Announcement

Collapse
No announcement yet.
X
  • Filter
  • Time
  • Show
Clear All
new posts

  • Problems merging data

    Hi all,

    I have been trying to merge my data using key variables but error I keep getting is : " key variable do not uniquely identify observations in the using data"

    The is my first data
    ----------------------- copy starting from the next line -----------------------
    Code:
    * Example generated by -dataex-. For more info, type help dataex
    clear
    input str10 id float(date days) byte measurement float date1 int(sugar ice smoke sugar2 ice1 smoke1 ice2 cie3) float(number date4)
    "44" 21213 130 12 21327 120 70   .  . . . . . 18 21369
    "44" 21213 130  8 21290 112 64   .  . . . . . 18 21369
    "30" 21213 130  2 21329 140 85   .  . . . . . 19 21369
    "30" 21213 130 10 21306 120 70   .  . . . . . 18 21369
    "30" 21213 130  4 21251 126 62   .  . . . . . 18 21369
    "30" 21213 130  6 21264 110 60   .  . . . . . 18 21369
    "30" 21213 144  5 21255 133 62   .  . . . . . 18 21369
    ""       . 144  3 21241 108 70   .  . . . . . 18 21369
    "30" 21213 130 11 21318 130 70 130 60 . . . . 18 21369
    "30" 21213 144  2 21235 124 76   .  . . . . . 18 21369
    "30" 21213 130  1 21227 118 62   .  . . . . . 18 21369
    "30" 21213 130  7 21269 120 58   .  . . . . . 18 21369
    "44" 21213 130  1 21284 105 55   .  . . . . . 19 21369
    "44" 21213 130  9 21297 124 60   .  . . . . . 18 21369
    "44" 21213 130  1 21192 112 64   .  . . . . . 17 21369
    end
    format %tdDD/NN/CCYY date
    format %td date1
    format %tdDD/NN/CCYY date4

    This is the second data:

    ----------------------- copy starting from the next line -----------------------
    Code:
    * Example generated by -dataex-. For more info, type help dataex
    clear
    input str10 id int(read1 read2) float(time self days value exp1 obse1)
    "419" 110 58             . 1 1 . . .
    "3"   120 46 1.8054964e+12 1 4 . . .
    "39"   81 44 1.8510804e+12 1 3 . . .
    "39"   84 50  1.724345e+12 1 3 . . .
    "39"   84 50 1.8505718e+12 1 3 . . .
    "39"  109 45             . 1 3 . . .
    "39"  143 50  1.850501e+12 1 3 . . .
    "39"  153 50 1.8138373e+12 1 4 . . .
    "373" 120 48 1.8326545e+12 1 5 . . .
    "373" 123 59 1.8765867e+12 1 5 . . .
    "373" 120 58   1.85383e+12 1 5 . . .
    "87"  120 50 1.8529647e+12 1 5 . . .
    "87"  100 50 1.8534015e+12 1 5 . . .
    "87"   89 50 1.7746176e+12 1 5 . . .
    "87"    9 50 1.8555128e+12 1 5 . . .
    "26"  121 48 1.7681596e+12 1 5 . . .
    end
    format %tcDD/NN/CCYY_HH:MM time
    format %tdDD/NN/CCYY value
    ------------------ copy up to and including the previous line ------------------

    Listed 16 out of 16 observations

    Any help would be greatly appreaciated

  • #2
    The error means what it says, the variables used for merging is not unique in the data set. The question did not show the actual merging command or did not describe the actual plan of the merging so it's hard to tell what went wrong. However, assuming you've attempted a 1:1 merge using id as the matching variable, then it would be caused by the fact that in both data there are multiple copies of the same id.
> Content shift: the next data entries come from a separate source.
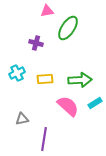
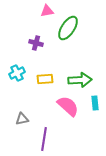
cyan rectangle: rotated 64 degrees counterclockwise
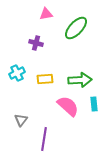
pink triangle: moved 1 px left, 3 px down
green ellipse: moved 8 px right; rotated 10 degrees clockwise
cyan rectangle: moved 1 px left, 1 px down
gray triangle: moved 1 px left, 1 px down; rotated 40 degrees counterclockwise
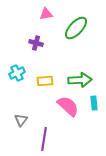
yellow rectangle: moved 2 px down
cyan rectangle: moved 1 px up
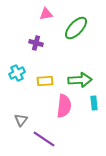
pink semicircle: moved 4 px left; rotated 55 degrees clockwise
purple line: rotated 65 degrees counterclockwise
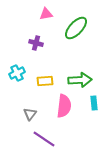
gray triangle: moved 9 px right, 6 px up
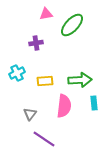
green ellipse: moved 4 px left, 3 px up
purple cross: rotated 24 degrees counterclockwise
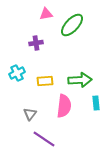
cyan rectangle: moved 2 px right
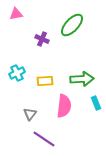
pink triangle: moved 30 px left
purple cross: moved 6 px right, 4 px up; rotated 32 degrees clockwise
green arrow: moved 2 px right, 1 px up
cyan rectangle: rotated 16 degrees counterclockwise
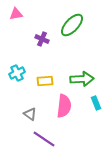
gray triangle: rotated 32 degrees counterclockwise
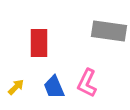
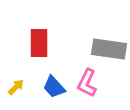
gray rectangle: moved 18 px down
blue trapezoid: rotated 20 degrees counterclockwise
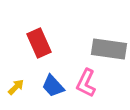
red rectangle: rotated 24 degrees counterclockwise
pink L-shape: moved 1 px left
blue trapezoid: moved 1 px left, 1 px up
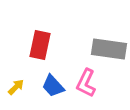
red rectangle: moved 1 px right, 2 px down; rotated 36 degrees clockwise
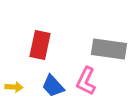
pink L-shape: moved 2 px up
yellow arrow: moved 2 px left; rotated 48 degrees clockwise
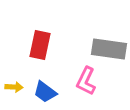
blue trapezoid: moved 8 px left, 6 px down; rotated 10 degrees counterclockwise
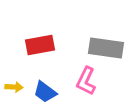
red rectangle: rotated 68 degrees clockwise
gray rectangle: moved 3 px left, 1 px up
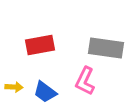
pink L-shape: moved 1 px left
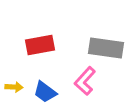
pink L-shape: rotated 16 degrees clockwise
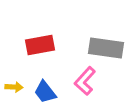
blue trapezoid: rotated 15 degrees clockwise
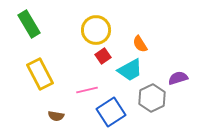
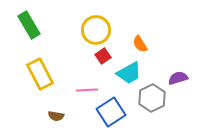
green rectangle: moved 1 px down
cyan trapezoid: moved 1 px left, 3 px down
pink line: rotated 10 degrees clockwise
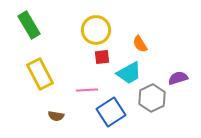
red square: moved 1 px left, 1 px down; rotated 28 degrees clockwise
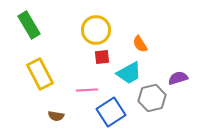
gray hexagon: rotated 12 degrees clockwise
    Again, without knowing the actual intention, I cannot suggest anything. But there is also another command -joinby- that can do multiple merge (if that was the original intention.)

    Comment


    • #3
      Thanks for your reply. I think there are multiple copies of the same id because the data is currently in the long format. But what I intend to do is to add some variables that are missing in the first dataset from the second one. So both data sets are in the long format and have the same id but some variable e.g reading1 from the second data set I'd like to add to the first one

      Comment


      • #4
        Originally posted by Eli Omo View Post
        Thanks for your reply. I think there are multiple copies of the same id because the data is currently in the long format. But what I intend to do is to add some variables that are missing in the first dataset from the second one. So both data sets are in the long format and have the same id but some variable e.g reading1 from the second data set I'd like to add to the first one
        Then that would depend on of the variables you plan to add vary within an ID or constant within an ID. If it's constant, then you can check out -collapse- to compress the supplemental data set into one ID a line, and then use m:1 merge to combine them.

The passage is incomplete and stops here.